I believe that we are to search for what our truth is for ourselves, which doesnt leave much room for others, however callus the words sound but, it’s what we are here for, what this whole concept of life was about… but the fact is, this life just isn’t for everyone.
Ask yourself what you truly want to do. This may not be a quick answer and may take time and a lot of research (as it has for me, but I did find my answer)- don’t rush it; however, when you get your answer, be resolved in what you find is best, no matter how scary. As I’ve said in other posts, it takes courage to live miserably (or happy) and it takes courage to die happily.
What I mean is… I’ve never fit in, I have been alone my whole life and all of the knowledge and understanding I’ve learned/searched for has led me to know that I’m just not meant to be here anymore.
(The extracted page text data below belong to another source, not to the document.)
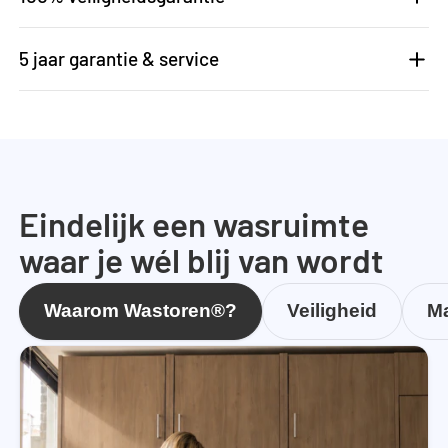
5 jaar garantie & service
Eindelijk een wasruimte
waar je wél blij van wordt
Waarom Wastoren®?
Veiligheid
Ma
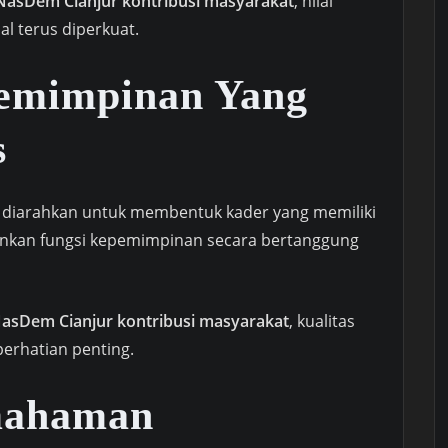
 NasDem Cianjur kontribusi masyarakat
, nilai
l terus diperkuat.
emimpinan Yang
s
a diarahkan untuk membentuk kader yang memiliki
ankan fungsi kepemimpinan secara bertanggung
NasDem Cianjur kontribusi masyarakat
, kualitas
erhatian penting.
mahaman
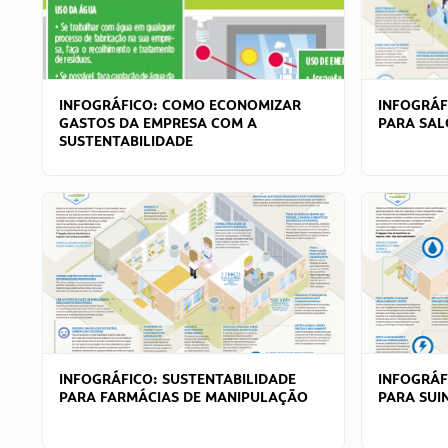
INFOGRÁFICO: COMO ECONOMIZAR
INFOGRÁF
GASTOS DA EMPRESA COM A
PARA SAL
SUSTENTABILIDADE
INFOGRÁFICO: SUSTENTABILIDADE
INFOGRÁF
PARA FARMÁCIAS DE MANIPULAÇÃO
PARA SUI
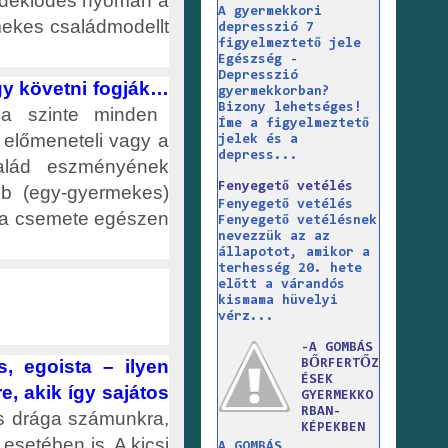
érdeklődés nyomán a
A gyermekkori
mekes családmodellt
depresszió 7
figyelmeztető jele
Egészség -
Depresszió
gy követni fogják…
gyermekkorban?
Bizony lehetséges!
a szinte minden
Íme a figyelmeztető
 előmeneteli vagy a
jelek és a
depress...
salád eszményének
Fenyegető vetélés
b (egy-gyermekes)
Fenyegető vetélés
r a csemete egészen
Fenyegető vetélésnek
nevezzük az az
állapotot, amikor a
terhesség 20. hete
előtt a várandós
kismama hüvelyi
vérz...
-A GOMBÁS
s, egoista – ilyen
BŐRFERTŐZ
ÉSEK
e, akik így sajátos
GYERMEKKO
RBAN-
 és drága számunkra,
KÉPEKBEN
esetében is. A kicsi
A GOMBÁS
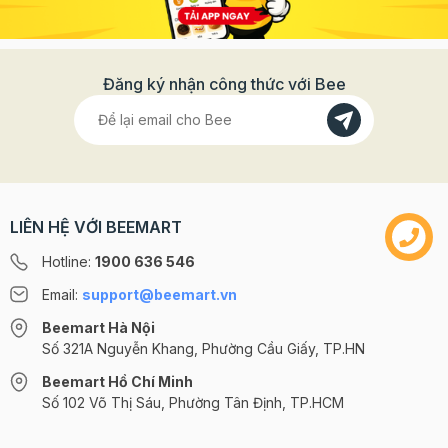
Đăng ký nhận công thức với Bee
LIÊN HỆ VỚI BEEMART
Hotline:
1900 636 546
Email:
support@beemart.vn
Beemart Hà Nội
Số 321A Nguyễn Khang, Phường Cầu Giấy, TP.HN
Beemart Hồ Chí Minh
Số 102 Võ Thị Sáu, Phường Tân Định, TP.HCM
@2024 CÔNG TY CỔ PHẦN BEEMART - GPĐKKD số: 0107285100 do Sở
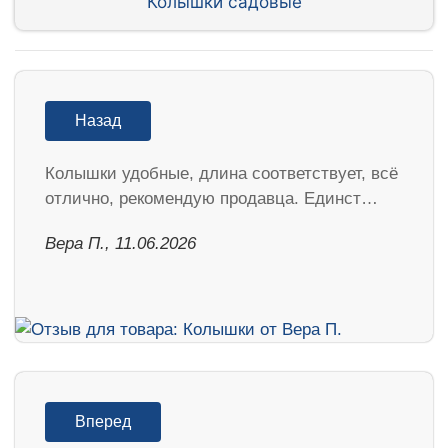
Колышки садовые
Назад
Колышки удобные, длина соответствует, всё
отлично, рекомендую продавца. Единст…
Вера П., 11.06.2026
Вперед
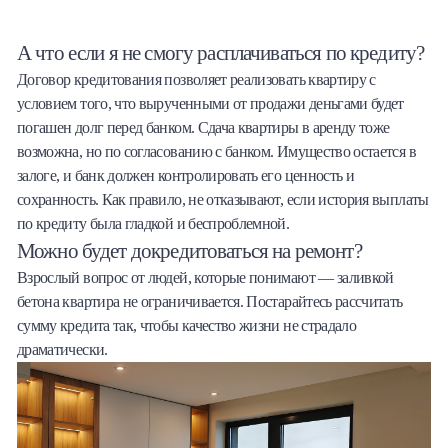
А что если я не смогу расплачиваться по кредиту?
Договор кредитования позволяет реализовать квартиру с
условием того, что вырученными от продажи деньгами будет
погашен долг перед банком. Сдача квартиры в аренду тоже
возможна, но по согласованию с банком. Имущество остается в
залоге, и банк должен контролировать его ценность и
сохранность. Как правило, не отказывают, если история выплаты
по кредиту была гладкой и беспроблемной.
Можно будет докредитоваться на ремонт?
Взрослый вопрос от людей, которые понимают — заливкой
бетона квартира не ограничивается. Постарайтесь рассчитать
сумму кредита так, чтобы качество жизни не страдало
драматически.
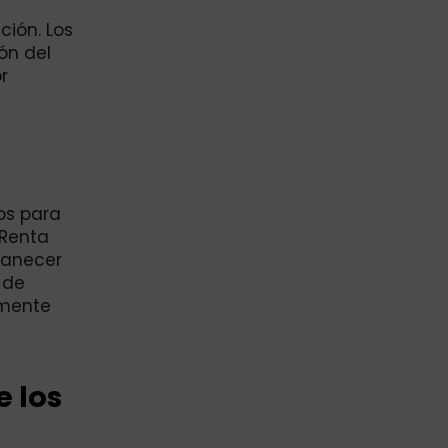
ción. Los
ón del
r
os para
 Renta
manecer
 de
amente
 los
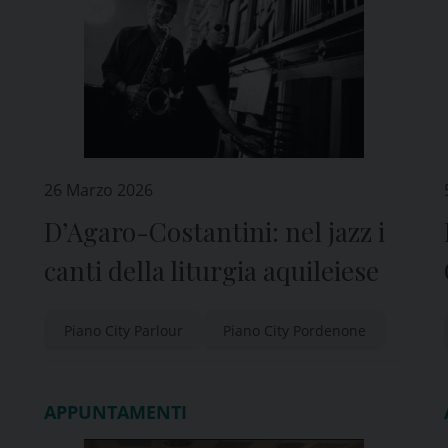
26 Marzo 2026
D’Agaro-Costantini: nel jazz i
canti della liturgia aquileiese
Piano City Parlour
Piano City Pordenone
APPUNTAMENTI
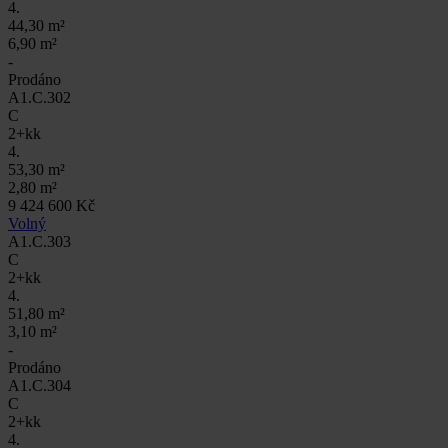
4.
44,30 m²
6,90 m²
-
Prodáno
A1.C.302
C
2+kk
4.
53,30 m²
2,80 m²
9 424 600 Kč
Volný
A1.C.303
C
2+kk
4.
51,80 m²
3,10 m²
-
Prodáno
A1.C.304
C
2+kk
4.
The sheer incompatibility I feel with this earth at every second of the day is .. I think you may know what I’m talking about.
The point is, I’m resolved in my decision to die… I now have to focus my intent on doing so and allow life to continue around me as it will when I’m gone. The words “be resolved and then focus on what you have decided to do” doesn’t condone neglecting yourself or your loved ones. You should also never allow guilt to make your decisions for you. Ignore guilt. You can leave this life after carefully planning a good strategy that benefits you and your family where they aren’t left in a devastating condition. Death is absolute here on earth, but you’ll see them again in a better place. I call this place home. We all came to this earth from home, and we will go back, sooner or later. It really doesn’t matter if it’s sooner. You have to ask yourself if suffering is what you’d prefer to have courage to do. If so, live your life with that resolve and be as happy as you can when you can.
I’ve worked in professions where people save lives all my life Amd sciety will always be contrary to any association/discussion to death and dying because they THEY have made it an abomination.
The guilt you are feeling about your family is a normal and very good response, but should not be your compass in denying yourself this decision if it’s the best one.
If you truly believe you don’t belong here anymore (and you’re resolved in that being the best decision for you), you need to honor that.
However, if you truly believe you DO belong here/have a purpose, you must honor that as well.
The decision is always for you to make.